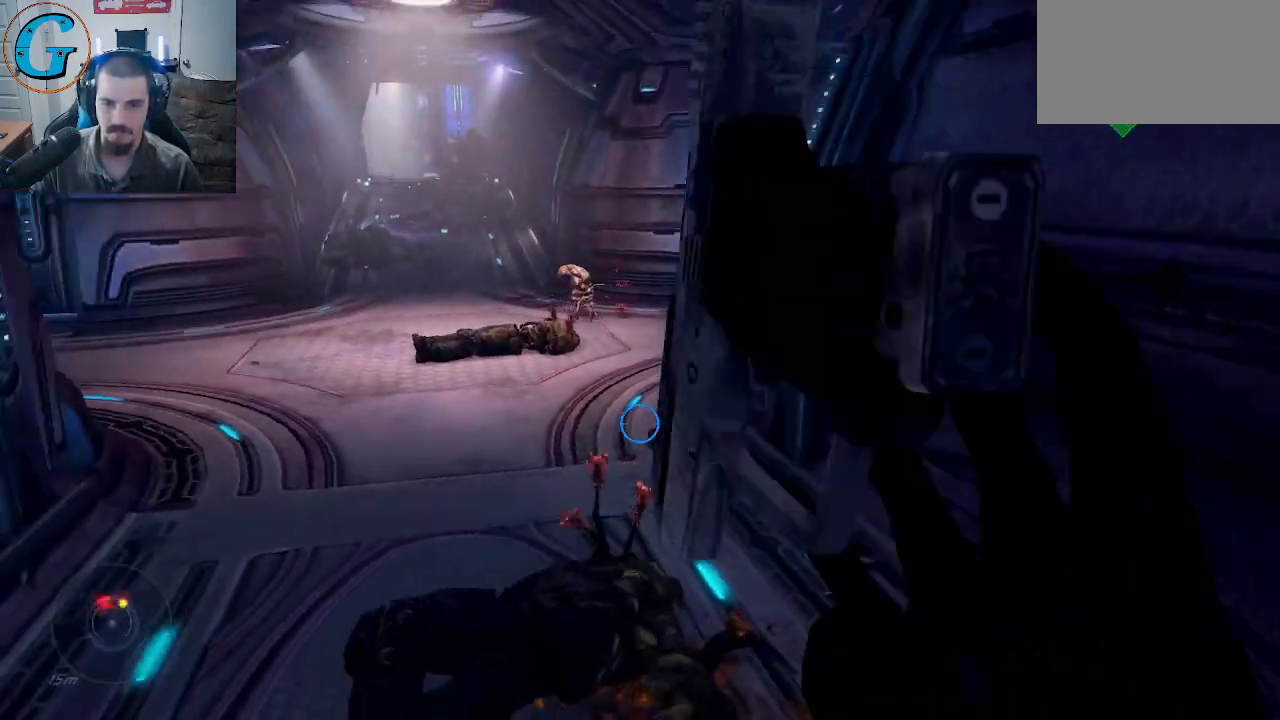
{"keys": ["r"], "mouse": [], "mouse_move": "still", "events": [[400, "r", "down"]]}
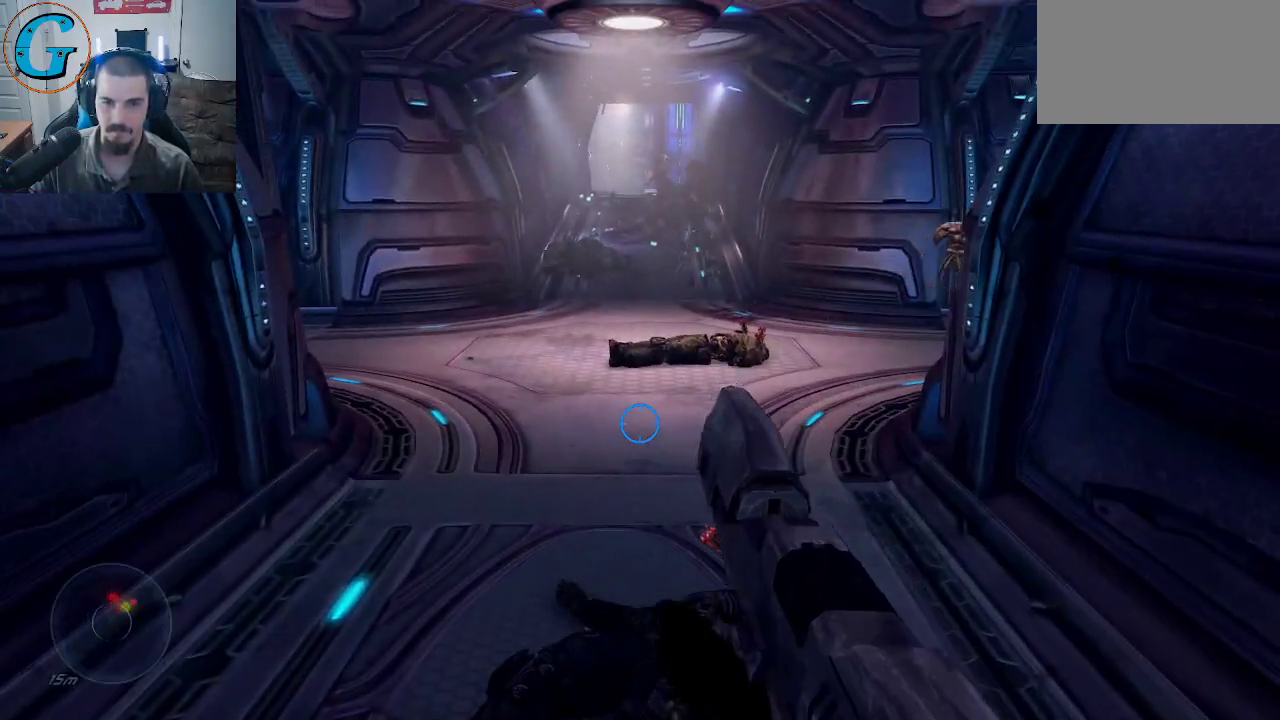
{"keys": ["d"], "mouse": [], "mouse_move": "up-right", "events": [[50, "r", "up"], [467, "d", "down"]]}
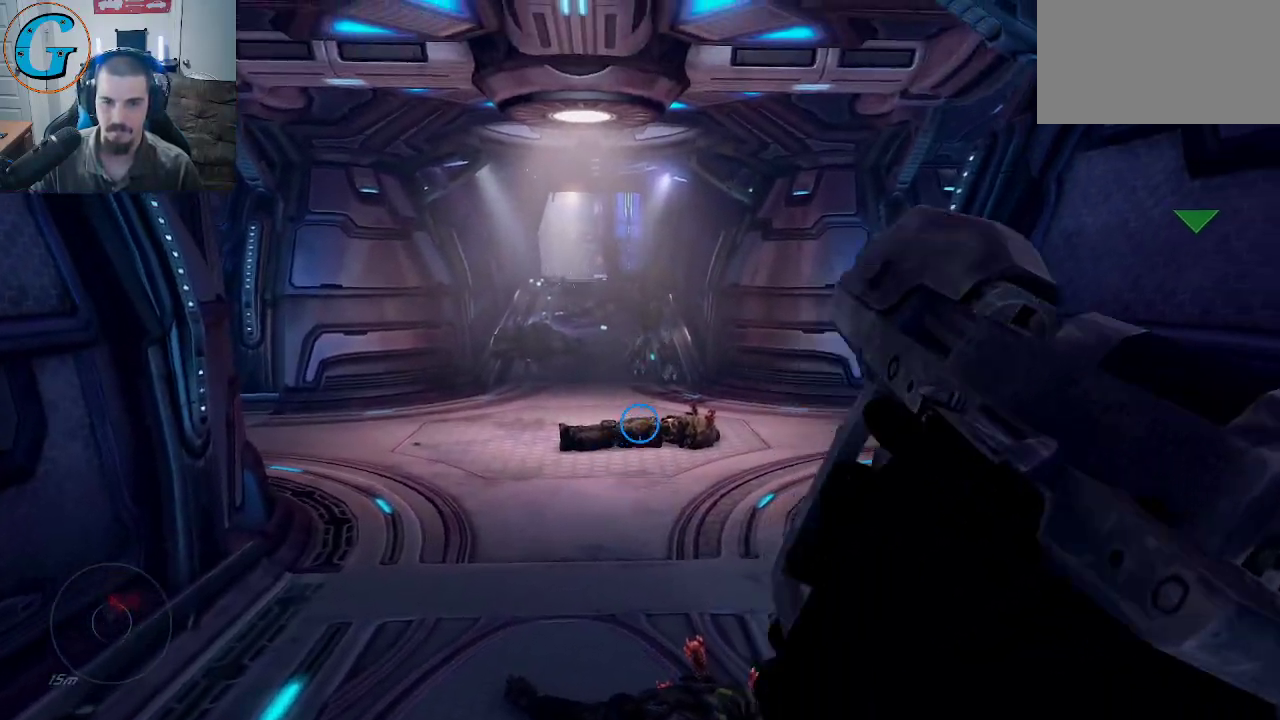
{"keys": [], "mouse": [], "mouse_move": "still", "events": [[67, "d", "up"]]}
==
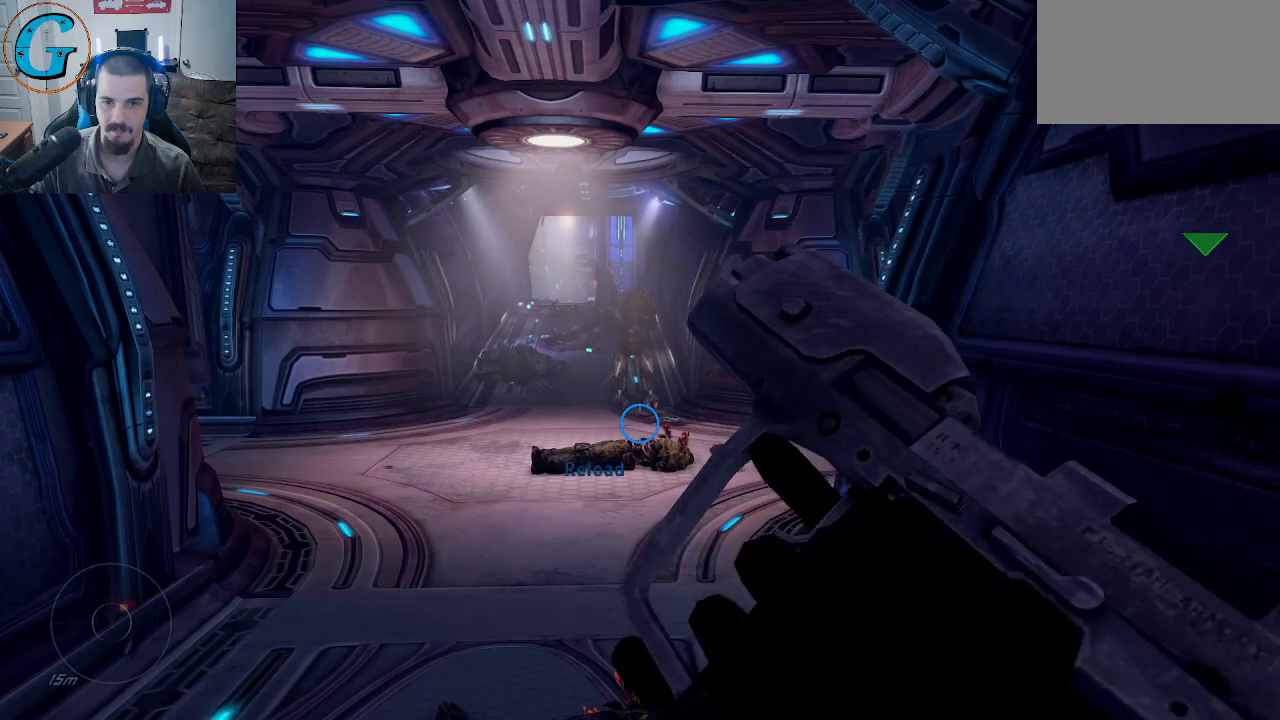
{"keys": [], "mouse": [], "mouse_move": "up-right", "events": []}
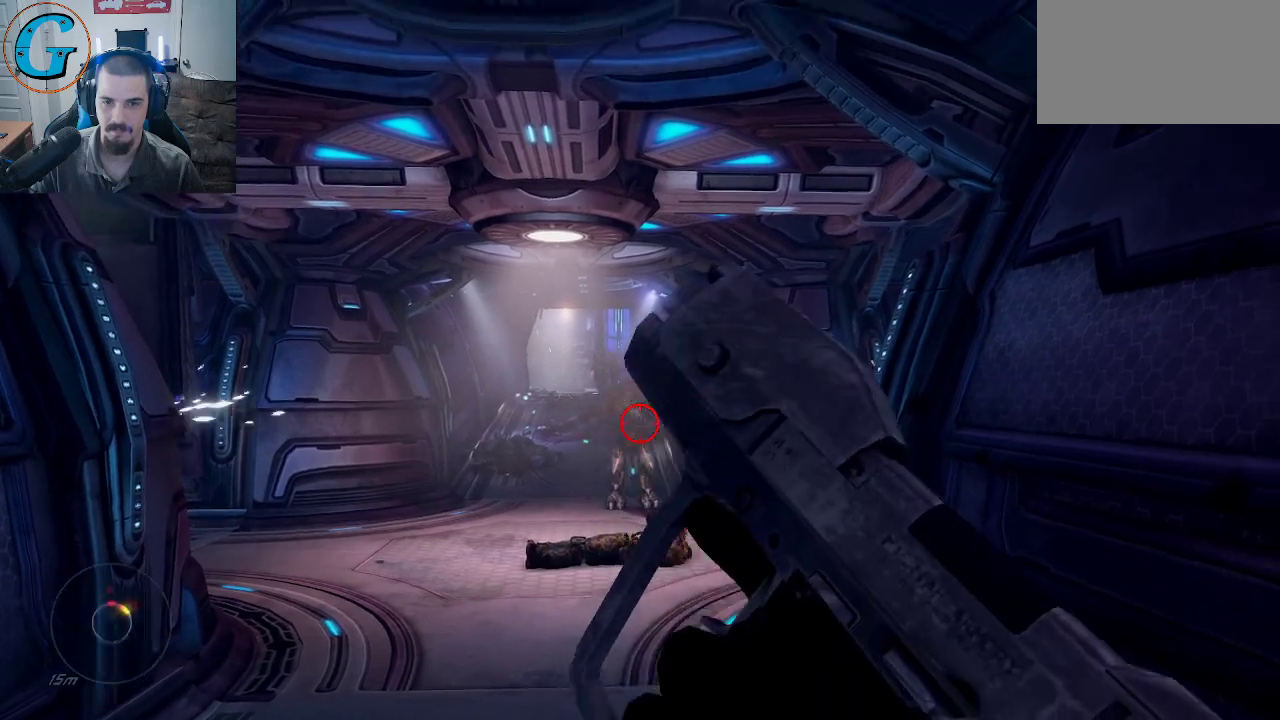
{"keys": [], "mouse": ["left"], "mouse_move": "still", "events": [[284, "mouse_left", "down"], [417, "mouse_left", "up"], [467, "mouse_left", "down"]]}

_Task requirements:_
Please find every line in the records that contains the word "right", and copy it out.

_Task solution:_
{"keys": ["d"], "mouse": [], "mouse_move": "up-right", "events": [[50, "r", "up"], [467, "d", "down"]]}
{"keys": [], "mouse": [], "mouse_move": "up-right", "events": []}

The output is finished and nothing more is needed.